Turkish president Recep Tayyip Erdogan has repeatedly said that Turkish forces will participate in the “liberation” of Mosul. The various actors involved in the fight for Mosul (inc the Kurdish Peshmerga, the Sunni Hashd-al-Watani militia, the Turkish army, the Shia popular mobilization units, the Iraqi Security Forces, and the PKK) complicate the potential for coordination and subsequent co-operation. Inevitably a conflict of a different kind will follow between the disparate groups fighting ISIS.
Defeating ISIS in Mosul does not automatically mean an end to the violent islamist movements. They will continue to flourish as long as they are fed with hatred of Western civilization. We can defeat them militarily but seemingly cannot eliminate the extremist ideology from the minds of the gullible dupes who joined ISIS since the summer of 2013.
In the Middle East, the media is focusing on a wider anti- Saudi plot by Iran supported by the Obama administration’s decision to conclude a nuclear deal with Iran and lift sanctions. This emboldened Iran to impose its will on the region.
So the main winner will be Iran with hegemony over two of the most important Arab states – Syria and Iraq, while Saudi Arabia and Turkey lick their political wounds and concede political defeat. Iran has so far prevailed in its agenda to strengthen its grip over Iraq and Syria while keeping Turkey and Saudi Arabia out.
Questions remain; how to deal with the various militias loyal to Iraq, Iran, and Kurdistan and so on? Can they be integrated into the political process? Is there a super plan of reconciliation and unification? Will Turkey and Iran play a constructive role in helping to rebuild Mosul and Iraq?
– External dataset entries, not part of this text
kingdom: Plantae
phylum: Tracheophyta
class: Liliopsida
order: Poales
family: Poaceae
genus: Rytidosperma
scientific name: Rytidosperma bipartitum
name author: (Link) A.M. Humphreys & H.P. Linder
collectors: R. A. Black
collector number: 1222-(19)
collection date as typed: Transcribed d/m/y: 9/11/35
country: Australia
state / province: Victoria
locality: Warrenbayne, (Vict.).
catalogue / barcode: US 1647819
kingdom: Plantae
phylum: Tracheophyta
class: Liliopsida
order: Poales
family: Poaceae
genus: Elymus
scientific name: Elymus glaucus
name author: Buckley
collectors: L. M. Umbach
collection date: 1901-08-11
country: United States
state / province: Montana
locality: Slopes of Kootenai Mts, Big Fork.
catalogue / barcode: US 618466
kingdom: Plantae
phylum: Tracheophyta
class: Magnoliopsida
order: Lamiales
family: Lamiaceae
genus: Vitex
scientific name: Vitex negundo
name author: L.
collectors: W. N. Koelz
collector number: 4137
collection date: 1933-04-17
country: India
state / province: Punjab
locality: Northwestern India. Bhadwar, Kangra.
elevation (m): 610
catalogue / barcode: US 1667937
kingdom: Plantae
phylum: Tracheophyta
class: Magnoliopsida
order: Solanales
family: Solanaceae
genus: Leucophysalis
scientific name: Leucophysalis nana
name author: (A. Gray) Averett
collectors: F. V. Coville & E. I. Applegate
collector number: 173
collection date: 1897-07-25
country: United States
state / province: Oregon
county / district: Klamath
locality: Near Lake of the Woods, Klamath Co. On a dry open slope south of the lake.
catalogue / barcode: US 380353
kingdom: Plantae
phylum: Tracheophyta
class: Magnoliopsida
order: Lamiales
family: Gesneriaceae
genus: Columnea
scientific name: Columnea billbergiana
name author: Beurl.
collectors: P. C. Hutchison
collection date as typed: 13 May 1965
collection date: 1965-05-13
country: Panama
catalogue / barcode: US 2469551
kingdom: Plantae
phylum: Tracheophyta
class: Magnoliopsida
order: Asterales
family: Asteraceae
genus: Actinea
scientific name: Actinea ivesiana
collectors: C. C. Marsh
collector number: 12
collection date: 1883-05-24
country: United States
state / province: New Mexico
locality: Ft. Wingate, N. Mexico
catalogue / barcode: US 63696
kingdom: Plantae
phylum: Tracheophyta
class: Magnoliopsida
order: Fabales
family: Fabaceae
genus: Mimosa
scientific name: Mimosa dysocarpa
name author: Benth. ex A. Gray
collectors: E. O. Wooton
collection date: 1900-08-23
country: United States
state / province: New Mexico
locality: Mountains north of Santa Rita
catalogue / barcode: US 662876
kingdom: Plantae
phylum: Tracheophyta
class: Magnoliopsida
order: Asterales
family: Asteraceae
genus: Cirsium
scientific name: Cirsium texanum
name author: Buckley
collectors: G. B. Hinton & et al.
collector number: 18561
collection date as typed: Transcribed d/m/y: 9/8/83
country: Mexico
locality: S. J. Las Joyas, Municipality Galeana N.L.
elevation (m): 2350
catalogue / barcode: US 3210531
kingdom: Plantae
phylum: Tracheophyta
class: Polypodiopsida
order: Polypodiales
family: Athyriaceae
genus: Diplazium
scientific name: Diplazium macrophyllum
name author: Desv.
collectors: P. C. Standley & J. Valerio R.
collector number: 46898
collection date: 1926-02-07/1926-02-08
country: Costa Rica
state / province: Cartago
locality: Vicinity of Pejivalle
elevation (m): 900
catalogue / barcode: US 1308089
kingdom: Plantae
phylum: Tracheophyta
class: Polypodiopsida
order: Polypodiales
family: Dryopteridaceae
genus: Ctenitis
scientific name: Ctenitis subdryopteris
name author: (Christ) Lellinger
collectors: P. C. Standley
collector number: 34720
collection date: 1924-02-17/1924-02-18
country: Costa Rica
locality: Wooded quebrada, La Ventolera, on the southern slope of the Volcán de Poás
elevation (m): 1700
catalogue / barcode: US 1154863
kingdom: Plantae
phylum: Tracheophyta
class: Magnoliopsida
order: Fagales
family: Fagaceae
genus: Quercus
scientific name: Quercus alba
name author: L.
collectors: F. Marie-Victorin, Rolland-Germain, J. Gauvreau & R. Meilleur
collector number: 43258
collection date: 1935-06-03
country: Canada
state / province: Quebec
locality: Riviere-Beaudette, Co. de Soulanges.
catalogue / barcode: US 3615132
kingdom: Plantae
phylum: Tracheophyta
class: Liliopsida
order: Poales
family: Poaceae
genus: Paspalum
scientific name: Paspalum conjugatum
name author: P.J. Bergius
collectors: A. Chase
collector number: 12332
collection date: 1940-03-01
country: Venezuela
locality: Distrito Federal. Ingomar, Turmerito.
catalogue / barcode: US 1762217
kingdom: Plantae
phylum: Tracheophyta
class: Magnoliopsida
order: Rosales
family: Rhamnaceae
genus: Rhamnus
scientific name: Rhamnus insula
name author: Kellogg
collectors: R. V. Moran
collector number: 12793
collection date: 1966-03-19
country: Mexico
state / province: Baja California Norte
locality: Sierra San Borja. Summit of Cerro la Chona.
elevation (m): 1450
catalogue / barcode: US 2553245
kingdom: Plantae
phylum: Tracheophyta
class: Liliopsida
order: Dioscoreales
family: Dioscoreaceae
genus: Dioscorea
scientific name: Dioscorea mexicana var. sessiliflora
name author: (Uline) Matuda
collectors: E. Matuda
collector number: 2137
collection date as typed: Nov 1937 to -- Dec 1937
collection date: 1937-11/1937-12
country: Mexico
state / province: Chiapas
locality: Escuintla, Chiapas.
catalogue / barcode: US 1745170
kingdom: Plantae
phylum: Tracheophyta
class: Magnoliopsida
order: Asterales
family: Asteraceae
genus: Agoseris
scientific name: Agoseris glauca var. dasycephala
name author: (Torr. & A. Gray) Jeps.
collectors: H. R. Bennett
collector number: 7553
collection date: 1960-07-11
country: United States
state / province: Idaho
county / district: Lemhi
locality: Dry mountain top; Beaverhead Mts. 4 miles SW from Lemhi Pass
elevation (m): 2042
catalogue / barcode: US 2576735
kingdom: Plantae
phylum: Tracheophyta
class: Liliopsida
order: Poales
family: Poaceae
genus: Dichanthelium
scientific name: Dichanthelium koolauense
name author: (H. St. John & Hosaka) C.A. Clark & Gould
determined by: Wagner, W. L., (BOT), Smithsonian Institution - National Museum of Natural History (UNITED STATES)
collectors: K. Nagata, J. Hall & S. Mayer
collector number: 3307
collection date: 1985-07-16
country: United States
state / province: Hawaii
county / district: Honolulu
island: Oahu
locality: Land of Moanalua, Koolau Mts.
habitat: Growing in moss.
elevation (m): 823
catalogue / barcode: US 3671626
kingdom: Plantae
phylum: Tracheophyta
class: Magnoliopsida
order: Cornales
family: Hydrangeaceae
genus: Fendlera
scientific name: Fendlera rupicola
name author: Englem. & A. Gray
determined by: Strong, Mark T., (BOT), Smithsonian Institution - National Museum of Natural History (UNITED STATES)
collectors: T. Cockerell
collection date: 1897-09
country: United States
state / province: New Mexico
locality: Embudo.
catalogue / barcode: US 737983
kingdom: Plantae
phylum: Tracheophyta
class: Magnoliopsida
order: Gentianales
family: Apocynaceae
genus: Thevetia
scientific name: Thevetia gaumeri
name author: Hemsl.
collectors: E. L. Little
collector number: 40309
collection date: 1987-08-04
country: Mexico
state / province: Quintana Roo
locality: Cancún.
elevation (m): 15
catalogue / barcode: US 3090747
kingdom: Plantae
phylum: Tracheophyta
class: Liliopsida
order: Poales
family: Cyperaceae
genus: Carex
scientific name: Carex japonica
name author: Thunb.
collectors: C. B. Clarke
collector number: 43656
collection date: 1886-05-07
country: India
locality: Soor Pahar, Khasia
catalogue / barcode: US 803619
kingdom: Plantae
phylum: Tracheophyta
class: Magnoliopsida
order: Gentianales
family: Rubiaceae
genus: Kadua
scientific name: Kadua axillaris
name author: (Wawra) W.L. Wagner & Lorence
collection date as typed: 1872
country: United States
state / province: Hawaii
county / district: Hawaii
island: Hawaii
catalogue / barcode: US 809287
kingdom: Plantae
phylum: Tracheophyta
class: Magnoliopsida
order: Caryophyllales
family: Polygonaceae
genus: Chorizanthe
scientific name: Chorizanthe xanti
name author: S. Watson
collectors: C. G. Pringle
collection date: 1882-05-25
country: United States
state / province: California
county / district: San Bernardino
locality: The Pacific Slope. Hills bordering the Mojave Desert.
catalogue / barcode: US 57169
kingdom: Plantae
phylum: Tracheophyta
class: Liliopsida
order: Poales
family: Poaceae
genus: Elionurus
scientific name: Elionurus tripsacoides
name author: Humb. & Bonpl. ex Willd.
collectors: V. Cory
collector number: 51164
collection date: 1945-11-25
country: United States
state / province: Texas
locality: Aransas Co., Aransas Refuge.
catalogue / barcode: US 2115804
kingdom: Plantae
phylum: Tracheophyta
The loss of Mosul was a severe blow to Iraq. But why and how was Mosul occupied so swiftly by ISIS in June 2014? Why did the Iraqi army not fight? The answer can be found in an article I wrote in the Huffington Post in June 2014 :
In a nut-shell the collapse of the Iraqi army was swift and shocking. The fall of Mosul was catastrophic. No one expected that the army would disintegrate so quickly. Nouri al-Maliki the former Iraqi Prime Minister was blamed. He had purged commanders he suspected of disloyalty, replacing them with officers whose qualifications were not military experience but sectarian affiliations and personal loyalty. The alienation of the Sunni Arab element of Iraqi society, a third of the Iraqi population, has helped anti-government insurgents and made the collection of human intelligence in the Sunni areas extremely difficult.
For Iraq, the battle of Mosul is a testing ground. Reaching a power-sharing agreement between the different forces fighting for Mosul today, and protecting the local Sunni population will be critical for both the outcome of the battle and Iraq’s future.
The next battle for Mosul will be charting its political course after the military operation. If the various Iraqi players and the regional powers don’t agree, not only is Mosul doomed but so is Iraq itself. The country will be fragment into 3 states; Shi’a, Sunni, and Kurdish. Preventing that is the challenge once ISIS has been run out of town.